This school, known as Escuela San Antonio Abad, opened in September 1950. It was a free school for one hundred boys of the region and offered academic courses and prevocational training in mechanics, carpentry, and agriculture.
See Also: List of St. John’s Abbey Monks in Puerto Rico
St. John’s Abbey Quarterly (October, 1983)
The first two monks from Saint John’s, Fr. Basil Stegmann and Fr. Julian Simon, arrived in Puerto Rico on 1 July 1947, in response to a unique invitation to found a school for poor boys in the Humacao and Yabucoa districts. Already in 1939 a sugar planter in Humacao, Don Agripino Antonio Roig, felt the need to found a school for the education of poor boys in those districts. Eventually he engaged the interest of Bishop Davis of San Juan, who decided that the Benedictines would be successful in such a project.
After preliminary exchanges and arousal of interest, Abbot Aleuin Deutsch and other chapter members journeyed to Puerto Rico, where they met Bishop Davis, Mr. Roig, and Fr. Juan Rivera Viera, pastor of Holy Name Parish in Humacao. Among the details worked out in this visit were the following: Roig would make a gift of ninety-two acres outside Humacao, would provide buildings, and would endow an agricultural and trade school. Bishop Davis invited the Benedictines to make a foundation and gave to a projected monastic foundation the parish of Holy Name in Humacao with its four mission stations.
With the conclusion of preliminary arrangements, Abbot Alcuin asked the monastic chapter at Saint Iohn’s on 27 February 1946 to establish a dependent priory in Humacao. The first two monks arrived on 1 July 1947. ln September three more monks were sent. In 1949 the first building was finished and a year later four sisters from the Convent of Saint Benedict arrived to round out the operation of a ten-room parish school, which had been built in connection with the Holy Name Parish.
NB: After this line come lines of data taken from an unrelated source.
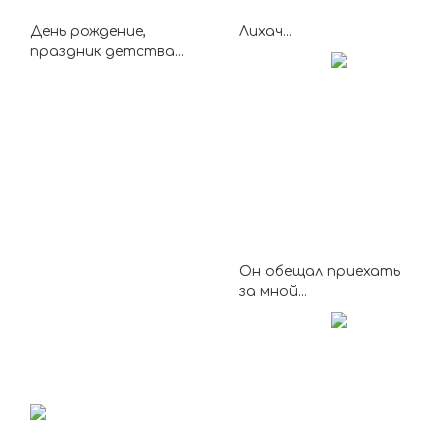
День рождение,
Лихач...
праздник детства...
Он обещал приехать
за мной...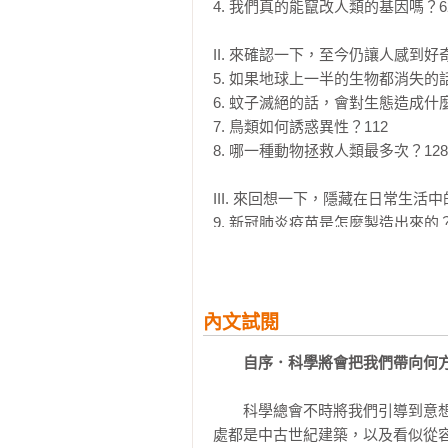
利用恐龍的DNA，真的可以再創
4. 我們真的能竄改人類的基因嗎？62
後續會發生什麼事？真的會有巨大隕
每每看完電影後，不免讓人思考情
II. 來確認一下，至今仍讓人感到好
的科普知識，藉由淺顯易懂的文字
5. 如果地球上一半的生物都消失的
活科技多一分的了解。這本書絕對適
6. 蚊子滅絕的話，會對生態造成什麼
——FB粉專「滾妹．這一家」親子
7. 鳥類如何誘惑異性？112

8. 哪一種動物拯救人類最多次？128

複雜的科學知識，透過漫畫與幽默
上最夯的科學議題，讓你上知天文
III. 來回想一下，隱藏在日常生活中
紹，不囫圇吞棗，是一本有料的科普
9. 新冠肺炎疫苗是怎麼製造出來的？1
——FB粉專「阿魯米玩科學」版主、
10. 無人操控的自動駕駛車何時商業化
11. 我們的大腦在思考時會發生怎樣的
老實說，科學本身並不簡單也不算
12. 尿一直憋到最後會怎樣？194

爾會有一、兩個人能成功，作者李民煥（
內文試閱
的方式來解說科學，而是直接帶領
IV. 來想像一下，從地球到遙遠的宇
者可以在書中看到他以「正確」且
自序．科學將會把我們帶向何
13. 假設地球自轉速度加快2倍的話？2
讀的書，如果每個人的書架上都有這
14. 如果住在外太空1年的話，我們
——韓國國立果川科學館館長  李正模
　　科學總會不時將我們引導到意
15. 太空衣為何如此昂貴？242

處都是中古世紀建築，以及看似從容
16. 可以用核彈阻止隕石撞到地球嗎？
This school, known as Escuela San Antonio Abad, opened in September 1950. It was a free school for one hundred boys of the region and offered academic courses and prevocational training in mechanics, carpentry, and agriculture. All students entered on scholarships established by Mr. Roig and other Puerto Ricans interested in the first and only Catholic trade school on the island. The school continues to be the most prominent activity of the community of San Antonio and at present has an enrollment of slightly over three hundred. The focus of the school has moved away from the vocational to the college preparatory curriculum.
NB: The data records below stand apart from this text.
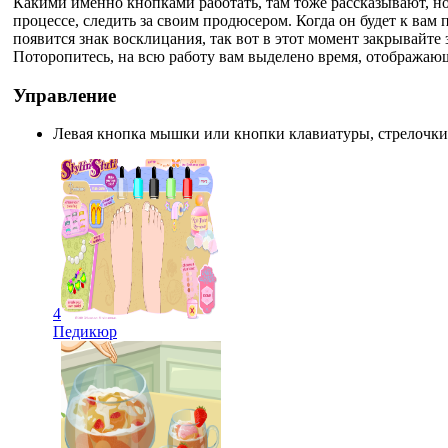
Какими именно кнопками работать, там тоже рассказывают, но
процессе, следить за своим продюсером. Когда он будет к вам 
появится знак восклицания, так вот в этот момент закрывайте 
Поторопитесь, на всю работу вам выделено время, отображающ
Управление
Левая кнопка мышки или кнопки клавиатуры, стрелочки 
4
Педикюр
Approval from the Holy See for independence is assumed and a date has been set for 1984 for the election of the monastic superior.
St. John’s Abbey Quarterly (July,1984)
The Abbey of San Antonio Abad was founded in 1947 when two monks arrived from Saint John’s on 1 July to begin their mission work (see October 1983 Quarterly). Fr. Basil Stegmann came as prior and at the same time as pastor of the parish of Humacao. Fr. Julian Simon, who is the only living member of the founding group and still active in Humacao, was Father Basil’s assistant. Over the next thirty-seven years Abadia San Antonio Abad and its apostolates have passed through various phases of development. The school went from an agricultural-industrial program (1950) to a college preparatory for boys (1958) to a coeducational college preparatory (1971), which is its current status.
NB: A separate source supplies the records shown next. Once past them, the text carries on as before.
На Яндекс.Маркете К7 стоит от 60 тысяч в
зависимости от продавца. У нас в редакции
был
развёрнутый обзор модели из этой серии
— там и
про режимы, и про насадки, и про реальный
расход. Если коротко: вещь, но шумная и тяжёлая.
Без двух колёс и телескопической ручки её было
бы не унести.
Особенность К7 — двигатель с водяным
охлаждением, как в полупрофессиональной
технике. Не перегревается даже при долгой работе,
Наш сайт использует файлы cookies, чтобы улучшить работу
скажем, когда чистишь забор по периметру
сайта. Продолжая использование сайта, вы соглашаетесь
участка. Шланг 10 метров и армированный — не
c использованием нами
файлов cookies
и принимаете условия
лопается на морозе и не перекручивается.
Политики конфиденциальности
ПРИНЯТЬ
The new abbey’s pastoral-parochial apostolate began in Humacao when the Benedictines first arrived. Today, after continuous growth and expansion, its pastoral concerns are all concentrated in Humacao. Six priests, including a Spanish monk from the Abbey of Lazcano, minister to its 48,000 inhabitants and “cover” also the twelve chapels and numerous communities within the parish limits. From 1957 to 1983 the Benedictines were also in charge of the neighboring parish of Yabucoa with its nineteen chapels. Lack of personnel, however, forced the decision to turn the parish over to the bishop and his diocesan priests on 1 July 1983.
St. John’s Abbey Quarterly (July,1984)
Along with Abbot Jose, the following are members of the new Abbey, in the order of their monastic profession: Sergio Martinez, Owen Tekippe, Bernard Watrin, Julian Simon, Eric Buermann, Mauro Simpson, Felix Neussendorfer, Tarcisio Medina, Jaime Reyes, Gregorio Valentin, Oscar Rivera, Rafael Perez, Cruz Andino, Randolph Perkins, Eduardo Torrellas (to be ordained a deacon in August), Florencio Torres, Anastacio Torres, and Francisco Moreno. At present the community has no novices, but one candidate, Jose Marrero, who will possibly enter the novitiate In November.